It’s been nearly 2 years since I skied powder of the champagne variety. In fact, the last time I did, I posted a short article about it, which you can check out below:
This is part II.
If you live in the state of Washington, the last week has been absolute insanity. Lowland snow struck the entire western side of the state, not to mention the same storm wreaking havoc on the mountain passes. Snow in the metropolitan areas isn’t super uncommon, it usually happens once or twice each winter. What IS VERY uncommon, is the consistent temperatures we have been having throughout the storm cycles. It has been cold. VERY cold.
For over a week, in the Issaquah, WA area, it hasn’t gotten above 25 degrees more than once. When that happens, its typically frigid up in the mountains, and it has been. Snoqualmie pass has been pounded with feet of snow the past week, and it has been in the high teens to low twenties through the entire storm cycle.
However, it has been mayhem in the mountains. I’m not sure why, but there have been multiple power outages, and PSE has been struggling to keep power consistently running there. Couple that with the idiotic drivers that don’t know how to drive in the snow without causing pile-ups galore (and a collision with a truck carrying sulfuric acid, no joke)… the thought of being able to get to the mountains today was definitely in question.

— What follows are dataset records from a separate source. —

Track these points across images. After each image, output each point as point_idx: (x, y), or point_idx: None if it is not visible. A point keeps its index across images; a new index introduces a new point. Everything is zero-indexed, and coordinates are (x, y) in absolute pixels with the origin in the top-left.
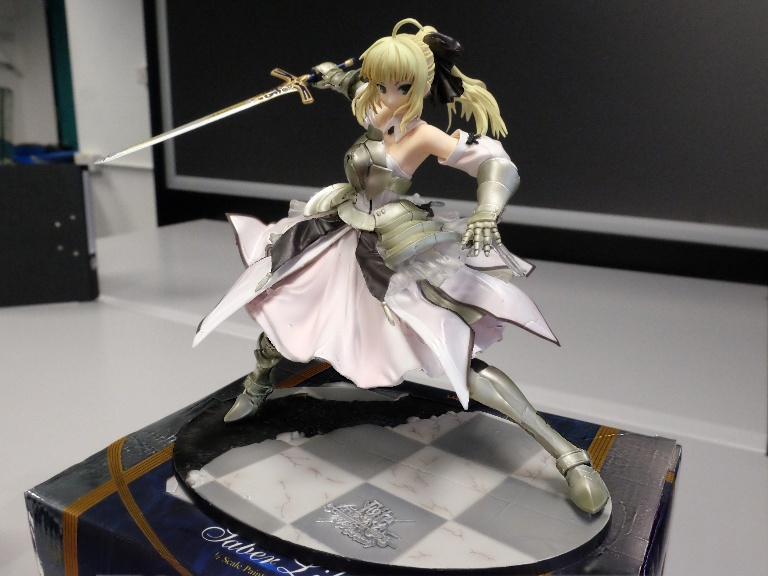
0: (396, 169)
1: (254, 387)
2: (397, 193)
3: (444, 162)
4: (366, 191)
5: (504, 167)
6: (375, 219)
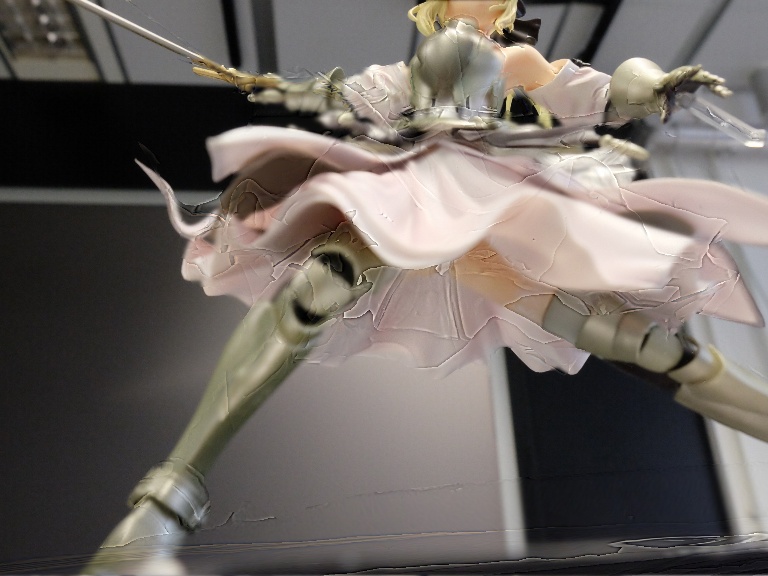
0: (502, 65)
1: (184, 479)
2: (496, 105)
3: (551, 81)
4: (463, 82)
5: (646, 73)
6: (490, 110)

Somehow, it all worked out!
I arrived at Alpental around 6:45am. I’m an earlybird, and I got a great parking spot right next to the bridge. I was nursing coffee and a breakfast sandwich, waiting for my little brother and cousin to show up. At the base, it wasn’t even 20 degrees. Perfection. My coffee ran through me like an avalanche through a couloir, but thankfully the employees let me in to the lodge so I could get to the restroom before I reached critical mass.
At 8am, I picked up my lift ticket, headed back to my car, and got ready.
At this point, my brother and cousin arrived, and we were in line by 8:45am, close to the front, ready to load up on to Armstrong Express. The lift began spinning around 9:20am. The storm let off late last night, so ski patrol was on top of things today, and they got everything rolling fast.
We reach the top of Armstrong Express, and to our delight, chair 2 was already spinning! If you’ve never skied Alpental, chair 2 is a two-person lift that takes you to the top of the mountain and gives you access to Backcountry gates and whatnot. It usually takes at least another hour to open, following the opening of the lower mountain lifts.
So, We got in line, and began our ascent up in to the fog. As we came over the first crest, though, oh my goodness… it was bluebird.
And then, we skied powder, until we couldn’t feel our legs anymore.
Powder skiing will never be overrated. The pure joy and smile of floating down a mountain while taking upper cut after upper cut of snow to your face is something that cannot be described as other than perfection. That, for me, is profound. Because no matter how much these resort owners become sellouts, no matter how much they inflate lift ticket prices, come up with absurd policies… the joy of skiing deep snow never dissipates. It literally can’t.
Have you ever had a bad day skiing powder? I’m not talking about losing a pair of goggles in a crash, snapping a pole, etc… I mean, have you ever had a day where you were fully operational as a skier, but did not enjoy yourself while skiing powder. I’d be shocked if anyone said they have.
I’ve had bad days skiing park. The lack of confidence, crashes being painful, etc. I’m sure everyone has. But the fact remains that powder skiing is something that unites everyone in joy and fun.
One of my all time favorite quotes, by the great TJ Schiller, sums it up perfectly. When asked how to describe skiing deep snow, he said the following:
“It’s what you think skiing should be.”
Thanks for reading, NS homies! I appreciate you all.